REQUIREMENT:
The records below hold a stretch from the line with "M452 548 466 592" through the line with "M1522 115 1684 52 1780 10"; return exactly those lines, ends included, and nothing more.

==== GIVEN RECORDS ====

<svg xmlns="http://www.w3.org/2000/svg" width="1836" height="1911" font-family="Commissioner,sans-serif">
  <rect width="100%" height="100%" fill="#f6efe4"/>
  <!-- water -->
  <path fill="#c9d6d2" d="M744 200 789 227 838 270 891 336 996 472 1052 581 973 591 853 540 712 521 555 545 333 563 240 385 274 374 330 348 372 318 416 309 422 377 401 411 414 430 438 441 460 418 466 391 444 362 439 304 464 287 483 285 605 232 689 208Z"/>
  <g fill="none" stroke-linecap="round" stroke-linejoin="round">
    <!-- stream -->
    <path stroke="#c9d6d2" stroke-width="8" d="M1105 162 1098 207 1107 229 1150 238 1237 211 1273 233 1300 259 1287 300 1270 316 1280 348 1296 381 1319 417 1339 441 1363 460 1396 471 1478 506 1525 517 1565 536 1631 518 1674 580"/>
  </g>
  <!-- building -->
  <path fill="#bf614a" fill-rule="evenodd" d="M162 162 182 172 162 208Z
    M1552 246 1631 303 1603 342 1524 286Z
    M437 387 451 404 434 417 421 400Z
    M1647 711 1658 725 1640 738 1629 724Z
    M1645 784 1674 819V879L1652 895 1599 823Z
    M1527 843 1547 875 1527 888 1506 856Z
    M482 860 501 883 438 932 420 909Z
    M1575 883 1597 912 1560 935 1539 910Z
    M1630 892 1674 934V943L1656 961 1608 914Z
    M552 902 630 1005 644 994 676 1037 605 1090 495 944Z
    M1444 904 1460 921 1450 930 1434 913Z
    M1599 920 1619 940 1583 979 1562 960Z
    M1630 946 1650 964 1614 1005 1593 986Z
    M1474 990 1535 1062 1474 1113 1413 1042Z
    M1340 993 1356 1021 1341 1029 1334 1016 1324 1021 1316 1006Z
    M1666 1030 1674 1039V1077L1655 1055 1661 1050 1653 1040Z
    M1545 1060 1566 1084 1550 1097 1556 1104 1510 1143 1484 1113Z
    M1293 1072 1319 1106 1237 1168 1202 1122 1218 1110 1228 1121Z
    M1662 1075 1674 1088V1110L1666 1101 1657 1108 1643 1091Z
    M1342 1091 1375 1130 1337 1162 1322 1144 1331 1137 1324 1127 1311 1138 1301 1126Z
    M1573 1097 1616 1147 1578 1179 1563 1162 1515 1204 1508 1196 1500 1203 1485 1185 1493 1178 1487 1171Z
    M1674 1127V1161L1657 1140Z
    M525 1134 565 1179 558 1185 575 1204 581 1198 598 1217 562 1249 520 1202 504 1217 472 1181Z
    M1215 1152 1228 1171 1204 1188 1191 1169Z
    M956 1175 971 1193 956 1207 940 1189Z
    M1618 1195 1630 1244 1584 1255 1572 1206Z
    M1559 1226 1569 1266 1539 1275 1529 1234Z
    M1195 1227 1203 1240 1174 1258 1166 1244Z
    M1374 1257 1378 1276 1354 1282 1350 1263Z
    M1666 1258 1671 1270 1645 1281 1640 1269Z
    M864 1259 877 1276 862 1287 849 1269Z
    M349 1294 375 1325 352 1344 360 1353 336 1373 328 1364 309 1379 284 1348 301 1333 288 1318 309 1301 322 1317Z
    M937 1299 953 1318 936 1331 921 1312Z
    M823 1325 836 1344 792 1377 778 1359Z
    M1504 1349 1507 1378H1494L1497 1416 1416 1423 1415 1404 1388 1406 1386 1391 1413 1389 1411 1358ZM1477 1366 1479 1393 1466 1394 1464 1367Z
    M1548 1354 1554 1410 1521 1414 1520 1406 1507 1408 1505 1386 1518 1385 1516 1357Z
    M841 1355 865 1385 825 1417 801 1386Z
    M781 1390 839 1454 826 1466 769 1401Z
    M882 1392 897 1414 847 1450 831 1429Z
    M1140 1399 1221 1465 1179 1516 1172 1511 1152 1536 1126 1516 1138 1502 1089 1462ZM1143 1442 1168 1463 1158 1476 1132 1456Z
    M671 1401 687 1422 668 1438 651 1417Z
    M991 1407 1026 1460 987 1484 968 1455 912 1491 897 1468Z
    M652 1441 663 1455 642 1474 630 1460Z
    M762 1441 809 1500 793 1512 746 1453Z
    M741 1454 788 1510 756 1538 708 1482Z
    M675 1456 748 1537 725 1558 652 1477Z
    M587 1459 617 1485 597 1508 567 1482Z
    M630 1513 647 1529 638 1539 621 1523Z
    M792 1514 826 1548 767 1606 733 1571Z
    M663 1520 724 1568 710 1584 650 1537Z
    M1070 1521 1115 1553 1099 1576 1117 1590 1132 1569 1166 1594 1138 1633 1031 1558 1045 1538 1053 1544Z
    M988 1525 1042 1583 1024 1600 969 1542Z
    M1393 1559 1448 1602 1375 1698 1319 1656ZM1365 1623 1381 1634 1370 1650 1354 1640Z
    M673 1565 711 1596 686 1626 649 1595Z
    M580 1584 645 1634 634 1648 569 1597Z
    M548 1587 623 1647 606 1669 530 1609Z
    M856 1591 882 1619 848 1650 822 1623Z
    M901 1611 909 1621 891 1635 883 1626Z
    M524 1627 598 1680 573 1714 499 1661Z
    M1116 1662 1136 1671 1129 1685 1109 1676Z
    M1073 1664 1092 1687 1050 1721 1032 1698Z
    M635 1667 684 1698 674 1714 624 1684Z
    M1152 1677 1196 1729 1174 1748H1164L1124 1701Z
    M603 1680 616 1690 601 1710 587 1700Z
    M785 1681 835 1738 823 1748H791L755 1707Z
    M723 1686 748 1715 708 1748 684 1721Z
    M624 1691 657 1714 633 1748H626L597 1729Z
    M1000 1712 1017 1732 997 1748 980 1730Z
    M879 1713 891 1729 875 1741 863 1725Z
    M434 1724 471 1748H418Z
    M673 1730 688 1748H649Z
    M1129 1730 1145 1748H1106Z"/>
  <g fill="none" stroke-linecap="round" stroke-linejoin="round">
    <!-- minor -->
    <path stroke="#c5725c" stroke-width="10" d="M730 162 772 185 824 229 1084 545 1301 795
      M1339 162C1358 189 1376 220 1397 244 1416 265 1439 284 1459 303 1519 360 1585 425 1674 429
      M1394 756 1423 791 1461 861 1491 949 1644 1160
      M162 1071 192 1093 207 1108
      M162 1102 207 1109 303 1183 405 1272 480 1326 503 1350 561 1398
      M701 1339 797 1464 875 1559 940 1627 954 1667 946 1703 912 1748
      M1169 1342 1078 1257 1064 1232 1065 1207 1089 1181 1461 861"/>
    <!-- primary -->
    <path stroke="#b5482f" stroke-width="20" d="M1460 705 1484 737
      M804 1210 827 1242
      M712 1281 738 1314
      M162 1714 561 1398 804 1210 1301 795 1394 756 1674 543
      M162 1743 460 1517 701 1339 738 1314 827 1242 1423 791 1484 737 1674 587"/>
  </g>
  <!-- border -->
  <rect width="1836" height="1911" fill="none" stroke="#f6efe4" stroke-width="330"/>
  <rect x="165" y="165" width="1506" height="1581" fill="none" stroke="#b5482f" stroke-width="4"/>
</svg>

====
==== GIVEN RECORDS ====

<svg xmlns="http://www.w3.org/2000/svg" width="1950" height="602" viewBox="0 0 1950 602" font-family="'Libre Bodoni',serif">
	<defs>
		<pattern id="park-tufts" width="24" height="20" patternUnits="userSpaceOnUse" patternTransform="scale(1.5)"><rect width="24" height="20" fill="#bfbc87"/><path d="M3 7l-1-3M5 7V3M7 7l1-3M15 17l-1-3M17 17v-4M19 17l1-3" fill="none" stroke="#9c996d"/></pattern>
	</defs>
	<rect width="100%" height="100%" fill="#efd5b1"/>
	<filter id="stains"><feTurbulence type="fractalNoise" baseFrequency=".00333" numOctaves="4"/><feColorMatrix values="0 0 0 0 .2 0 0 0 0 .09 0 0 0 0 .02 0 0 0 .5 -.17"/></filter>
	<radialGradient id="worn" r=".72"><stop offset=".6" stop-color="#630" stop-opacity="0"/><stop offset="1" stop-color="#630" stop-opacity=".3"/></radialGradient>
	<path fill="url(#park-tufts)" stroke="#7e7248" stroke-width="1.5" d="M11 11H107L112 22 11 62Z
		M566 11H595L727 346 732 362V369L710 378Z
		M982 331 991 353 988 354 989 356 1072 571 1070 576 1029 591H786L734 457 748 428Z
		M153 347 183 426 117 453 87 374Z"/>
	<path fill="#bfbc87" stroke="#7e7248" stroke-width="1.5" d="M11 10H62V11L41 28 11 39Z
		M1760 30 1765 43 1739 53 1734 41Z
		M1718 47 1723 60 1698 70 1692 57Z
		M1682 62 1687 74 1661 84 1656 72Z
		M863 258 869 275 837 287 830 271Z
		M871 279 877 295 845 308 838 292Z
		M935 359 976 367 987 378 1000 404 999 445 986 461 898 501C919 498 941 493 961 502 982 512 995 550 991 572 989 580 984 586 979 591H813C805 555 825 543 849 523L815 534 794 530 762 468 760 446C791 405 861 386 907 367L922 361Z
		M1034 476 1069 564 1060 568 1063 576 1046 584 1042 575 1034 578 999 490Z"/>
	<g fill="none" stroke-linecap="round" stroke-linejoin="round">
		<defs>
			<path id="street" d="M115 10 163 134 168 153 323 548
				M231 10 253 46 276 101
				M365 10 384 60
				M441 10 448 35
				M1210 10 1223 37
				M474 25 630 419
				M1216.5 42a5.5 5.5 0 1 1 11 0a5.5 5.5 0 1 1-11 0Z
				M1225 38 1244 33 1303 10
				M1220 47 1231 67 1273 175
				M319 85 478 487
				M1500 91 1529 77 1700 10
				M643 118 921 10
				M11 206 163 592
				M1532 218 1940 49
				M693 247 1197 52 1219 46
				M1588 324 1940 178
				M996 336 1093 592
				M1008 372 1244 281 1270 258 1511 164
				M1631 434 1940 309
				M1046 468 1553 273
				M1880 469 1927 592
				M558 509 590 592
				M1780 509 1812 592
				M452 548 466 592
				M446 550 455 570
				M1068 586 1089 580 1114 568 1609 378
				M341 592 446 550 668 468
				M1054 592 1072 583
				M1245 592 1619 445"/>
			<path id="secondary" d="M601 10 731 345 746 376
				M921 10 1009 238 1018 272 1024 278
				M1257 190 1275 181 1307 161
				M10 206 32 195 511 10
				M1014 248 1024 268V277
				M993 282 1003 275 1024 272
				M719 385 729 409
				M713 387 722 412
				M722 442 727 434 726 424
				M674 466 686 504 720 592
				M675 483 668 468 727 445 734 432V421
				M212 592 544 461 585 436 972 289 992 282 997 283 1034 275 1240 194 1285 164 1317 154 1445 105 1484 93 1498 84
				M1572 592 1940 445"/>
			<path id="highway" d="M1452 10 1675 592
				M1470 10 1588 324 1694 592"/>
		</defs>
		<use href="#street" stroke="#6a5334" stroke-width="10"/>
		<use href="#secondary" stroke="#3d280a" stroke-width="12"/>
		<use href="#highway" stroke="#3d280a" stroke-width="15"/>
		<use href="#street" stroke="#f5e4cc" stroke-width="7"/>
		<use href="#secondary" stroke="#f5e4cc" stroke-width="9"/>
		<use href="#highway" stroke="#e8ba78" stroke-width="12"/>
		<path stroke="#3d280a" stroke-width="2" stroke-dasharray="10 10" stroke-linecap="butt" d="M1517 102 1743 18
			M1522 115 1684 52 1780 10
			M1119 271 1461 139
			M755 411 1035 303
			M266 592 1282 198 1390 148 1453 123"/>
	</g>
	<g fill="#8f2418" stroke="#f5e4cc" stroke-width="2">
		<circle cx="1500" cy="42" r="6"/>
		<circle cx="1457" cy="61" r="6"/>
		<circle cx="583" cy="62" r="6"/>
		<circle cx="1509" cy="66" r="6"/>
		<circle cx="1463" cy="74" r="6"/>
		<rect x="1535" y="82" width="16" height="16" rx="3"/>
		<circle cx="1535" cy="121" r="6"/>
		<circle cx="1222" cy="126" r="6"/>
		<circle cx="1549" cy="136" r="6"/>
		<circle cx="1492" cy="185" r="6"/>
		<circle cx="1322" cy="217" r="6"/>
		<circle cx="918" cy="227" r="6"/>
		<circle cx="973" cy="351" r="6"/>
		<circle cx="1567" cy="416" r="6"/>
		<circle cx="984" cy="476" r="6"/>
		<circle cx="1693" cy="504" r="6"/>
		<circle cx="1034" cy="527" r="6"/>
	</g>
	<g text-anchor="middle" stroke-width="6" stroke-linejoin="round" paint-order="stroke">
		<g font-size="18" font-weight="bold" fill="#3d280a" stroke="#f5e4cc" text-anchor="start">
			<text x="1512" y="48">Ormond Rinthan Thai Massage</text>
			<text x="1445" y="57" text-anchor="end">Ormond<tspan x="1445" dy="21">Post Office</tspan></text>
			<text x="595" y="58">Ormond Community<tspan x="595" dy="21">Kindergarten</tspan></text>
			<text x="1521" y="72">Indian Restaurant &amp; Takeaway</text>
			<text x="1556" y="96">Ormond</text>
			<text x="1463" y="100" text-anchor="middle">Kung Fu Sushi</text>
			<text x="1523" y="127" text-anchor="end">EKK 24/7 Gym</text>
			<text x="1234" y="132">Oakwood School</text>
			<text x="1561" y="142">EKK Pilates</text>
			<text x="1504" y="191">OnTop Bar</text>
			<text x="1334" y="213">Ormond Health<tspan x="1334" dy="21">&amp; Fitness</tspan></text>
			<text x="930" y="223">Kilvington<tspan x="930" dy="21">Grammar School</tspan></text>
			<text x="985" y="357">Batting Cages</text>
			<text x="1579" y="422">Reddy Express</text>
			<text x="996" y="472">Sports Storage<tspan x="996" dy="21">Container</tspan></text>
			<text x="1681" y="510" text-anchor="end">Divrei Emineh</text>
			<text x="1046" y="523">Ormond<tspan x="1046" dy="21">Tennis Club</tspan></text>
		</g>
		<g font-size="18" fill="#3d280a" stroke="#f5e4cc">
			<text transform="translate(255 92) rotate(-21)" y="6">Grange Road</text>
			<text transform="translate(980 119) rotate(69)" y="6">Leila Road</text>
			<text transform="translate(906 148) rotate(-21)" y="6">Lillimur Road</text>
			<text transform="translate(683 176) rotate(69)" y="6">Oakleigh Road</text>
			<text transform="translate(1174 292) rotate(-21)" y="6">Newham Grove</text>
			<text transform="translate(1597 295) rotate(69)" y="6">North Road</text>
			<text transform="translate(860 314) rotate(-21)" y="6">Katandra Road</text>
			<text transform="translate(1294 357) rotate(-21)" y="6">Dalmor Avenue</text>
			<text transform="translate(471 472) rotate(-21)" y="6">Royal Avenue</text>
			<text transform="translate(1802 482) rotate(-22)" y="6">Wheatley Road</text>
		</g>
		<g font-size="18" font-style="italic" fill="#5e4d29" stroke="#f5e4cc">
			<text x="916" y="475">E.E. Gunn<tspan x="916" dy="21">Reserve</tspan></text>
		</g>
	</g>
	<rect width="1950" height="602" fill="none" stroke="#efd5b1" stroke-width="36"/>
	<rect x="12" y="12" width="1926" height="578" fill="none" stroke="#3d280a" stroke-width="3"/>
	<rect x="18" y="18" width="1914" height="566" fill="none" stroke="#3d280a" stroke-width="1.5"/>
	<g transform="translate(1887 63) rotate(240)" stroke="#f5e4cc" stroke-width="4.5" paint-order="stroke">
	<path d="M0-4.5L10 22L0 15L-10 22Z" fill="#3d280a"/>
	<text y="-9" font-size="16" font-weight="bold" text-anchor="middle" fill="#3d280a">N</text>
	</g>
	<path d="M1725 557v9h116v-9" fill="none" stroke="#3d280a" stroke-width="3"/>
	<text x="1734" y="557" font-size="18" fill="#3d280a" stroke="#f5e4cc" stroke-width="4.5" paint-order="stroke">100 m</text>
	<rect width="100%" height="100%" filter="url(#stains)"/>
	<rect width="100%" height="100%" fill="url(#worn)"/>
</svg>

====

ANSWER TO THE PROBLEM:
				M452 548 466 592
				M446 550 455 570
				M1068 586 1089 580 1114 568 1609 378
				M341 592 446 550 668 468
				M1054 592 1072 583
				M1245 592 1619 445"/>
			<path id="secondary" d="M601 10 731 345 746 376
				M921 10 1009 238 1018 272 1024 278
				M1257 190 1275 181 1307 161
				M10 206 32 195 511 10
				M1014 248 1024 268V277
				M993 282 1003 275 1024 272
				M719 385 729 409
				M713 387 722 412
				M722 442 727 434 726 424
				M674 466 686 504 720 592
				M675 483 668 468 727 445 734 432V421
				M212 592 544 461 585 436 972 289 992 282 997 283 1034 275 1240 194 1285 164 1317 154 1445 105 1484 93 1498 84
				M1572 592 1940 445"/>
			<path id="highway" d="M1452 10 1675 592
				M1470 10 1588 324 1694 592"/>
		</defs>
		<use href="#street" stroke="#6a5334" stroke-width="10"/>
		<use href="#secondary" stroke="#3d280a" stroke-width="12"/>
		<use href="#highway" stroke="#3d280a" stroke-width="15"/>
		<use href="#street" stroke="#f5e4cc" stroke-width="7"/>
		<use href="#secondary" stroke="#f5e4cc" stroke-width="9"/>
		<use href="#highway" stroke="#e8ba78" stroke-width="12"/>
		<path stroke="#3d280a" stroke-width="2" stroke-dasharray="10 10" stroke-linecap="butt" d="M1517 102 1743 18
			M1522 115 1684 52 1780 10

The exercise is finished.